• [QUESTIONS]:
1. According to the post on consolidation mode, what does the value-add strategy involve?
2. Using the post on consolidation mode, explain why three of the properties were judged able to benefit from an early exit.
3. Pick up the post on consolidation mode after its final sentence and keep writing it.

What is Consolidation Mode?

April 18, 2023

The Capital Stack

What is Consolidation Mode?

Why are we Doing It?

If you have been following along, you may have noticed our current focus is on both buying and selling properties. We refer to this approach as “consolidation mode”, which involves selling off the smaller properties we own and focusing on acquiring properties with a larger unit count in more desirable areas.

From 2020 to 2022, our focus was on identifying profitable opportunities and acquiring properties that offered substantial returns and align with our financial objectives. Our value-add strategy, which involves property renovations, expense reduction, and revenue enhancement, has been successful in increasing the value of these properties by 50-100% of their purchase price within 2-3 years. As a result, we have determined that three of our properties, Creekside at Fenton Heights, Hollyvillage Apartments, and Pinehurst Apartments of Linden, could benefit from an early exit due to the significant improvements made.

• [RECORDS SUPPLIED]:

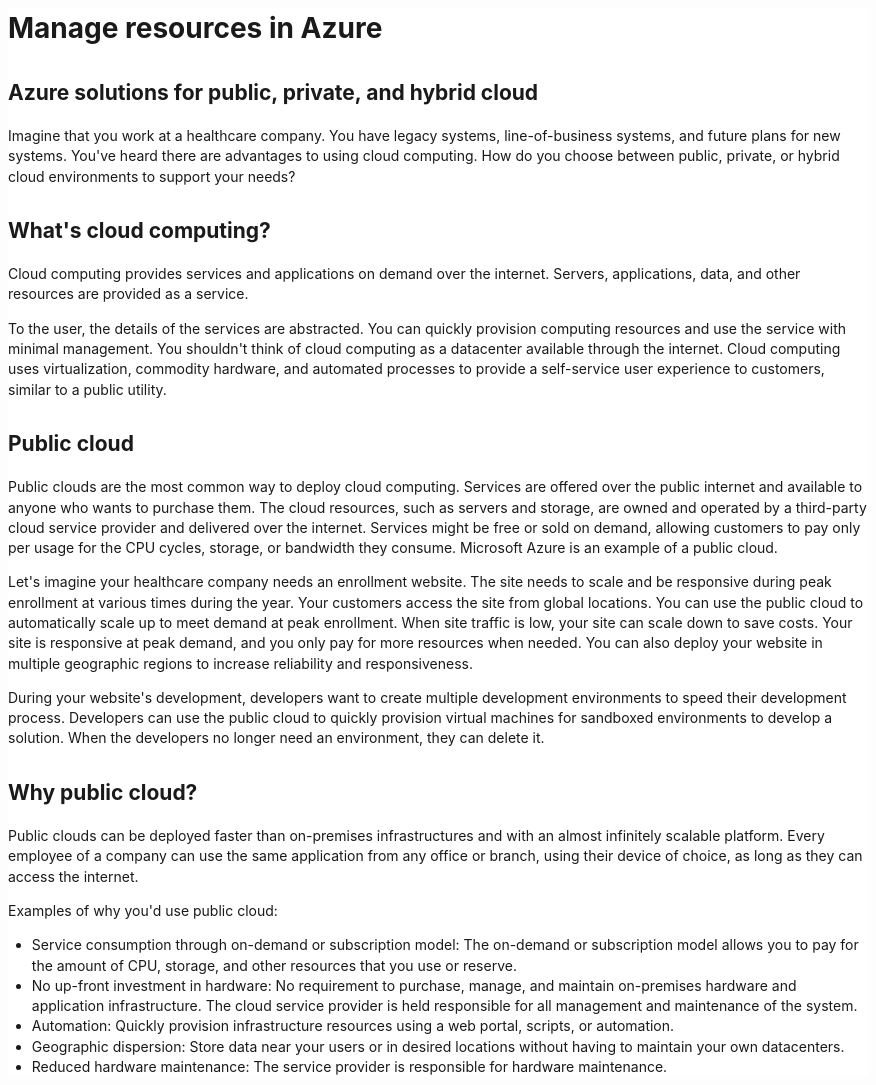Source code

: # Manage resources in Azure

## Azure solutions for public, private, and hybrid cloud

Imagine that you work at a healthcare company. You have legacy systems, line-of-business systems, and future plans for new systems. You've heard there are advantages to using cloud computing. How do you choose between public, private, or hybrid cloud environments to support your needs?

## What's cloud computing?
Cloud computing provides services and applications on demand over the internet. Servers, applications, data, and other resources are provided as a service.

To the user, the details of the services are abstracted. You can quickly provision computing resources and use the service with minimal management. You shouldn't think of cloud computing as a datacenter available through the internet. Cloud computing uses virtualization, commodity hardware, and automated processes to provide a self-service user experience to customers, similar to a public utility.

## Public cloud
Public clouds are the most common way to deploy cloud computing. Services are offered over the public internet and available to anyone who wants to purchase them. The cloud resources, such as servers and storage, are owned and operated by a third-party cloud service provider and delivered over the internet. Services might be free or sold on demand, allowing customers to pay only per usage for the CPU cycles, storage, or bandwidth they consume. Microsoft Azure is an example of a public cloud.

Let's imagine your healthcare company needs an enrollment website. The site needs to scale and be responsive during peak enrollment at various times during the year. Your customers access the site from global locations. You can use the public cloud to automatically scale up to meet demand at peak enrollment. When site traffic is low, your site can scale down to save costs. Your site is responsive at peak demand, and you only pay for more resources when needed. You can also deploy your website in multiple geographic regions to increase reliability and responsiveness.

During your website's development, developers want to create multiple development environments to speed their development process. Developers can use the public cloud to quickly provision virtual machines for sandboxed environments to develop a solution. When the developers no longer need an environment, they can delete it.

## Why public cloud?
Public clouds can be deployed faster than on-premises infrastructures and with an almost infinitely scalable platform. Every employee of a company can use the same application from any office or branch, using their device of choice, as long as they can access the internet.

Examples of why you'd use public cloud:

- Service consumption through on-demand or subscription model: The on-demand or subscription model allows you to pay for the amount of CPU, storage, and other resources that you use or reserve.
- No up-front investment in hardware: No requirement to purchase, manage, and maintain on-premises hardware and application infrastructure. The cloud service provider is held responsible for all management and maintenance of the system.
- Automation: Quickly provision infrastructure resources using a web portal, scripts, or automation.
- Geographic dispersion: Store data near your users or in desired locations without having to maintain your own datacenters.
- Reduced hardware maintenance: The service provider is responsible for hardware maintenance.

• [TASK RESULTS]:
1. Property renovations, expense reduction, and revenue enhancement.

2. The value-add strategy of renovations, expense reduction, and revenue enhancement raised the properties' value by 50-100% of their purchase price within 2-3 years. Because of these significant improvements, Creekside at Fenton Heights, Hollyvillage Apartments, and Pinehurst Apartments of Linden were judged ready for an early exit.

3.
Advantages of Consolidation Mode

Return On Equity: We have opted to briefly depart from our standard method of acquiring and retaining properties and instead pursue an early exit strategy for a select few. Our primary motive for this decision is to capitalize on the significant equity we have built in each property. For instance, using round and small numbers let’s consider a stabilized property that yields a 10% cash on cash return. Suppose we purchased the property for $1 million, using $300,000 of investor capital and a $900,000 loan, some of which were utilized for renovations, resulting in an all-in cost of $1.2 million. After renovation, the property’s value has increased to $1.7 million due to the higher rents we achieved. At a 10% cash on cash return, our annual earnings are $30,000. Consequently, our total equity stands at $800,000 ($1.7 million – $900,000 = $800,000), leading to a return on equity of only 3.75% (30k / 800k = 3.75%). Therefore, we have the opportunity to invest this $800k in a new deal that will yield a stabilized 8% cash on cash return, resulting in $64,000 in earnings, more than twice the present actual cash distributions. Although entirely hypothetical, this scenario serves as an excellent illustration of how cashing in on built equity can be an incredibly powerful tool.

Larger Assets for Long-Term Profitability: When comparing the management of a 16-unit property generating $30k in annual cash flow to a 50-unit property generating $100k in annual cash flow, the processes involved are very similar. Therefore, shifting our focus to the acquisition of larger assets can offer sustained growth and profitability over the long run, and will allow us to make the most efficient use of our time and investor capital.

Consolidation Mode In Action

On The Sell Side: Here’s where we are in the process. Pinehurst is currently under contract. Hollyvillage was under contract, but unfortunately fell through, is continued to be offered for sale. Lastly, we have chosen a brokerage to represent the sale of Creekside at Fenton Heights and expect it to hit the market early next week.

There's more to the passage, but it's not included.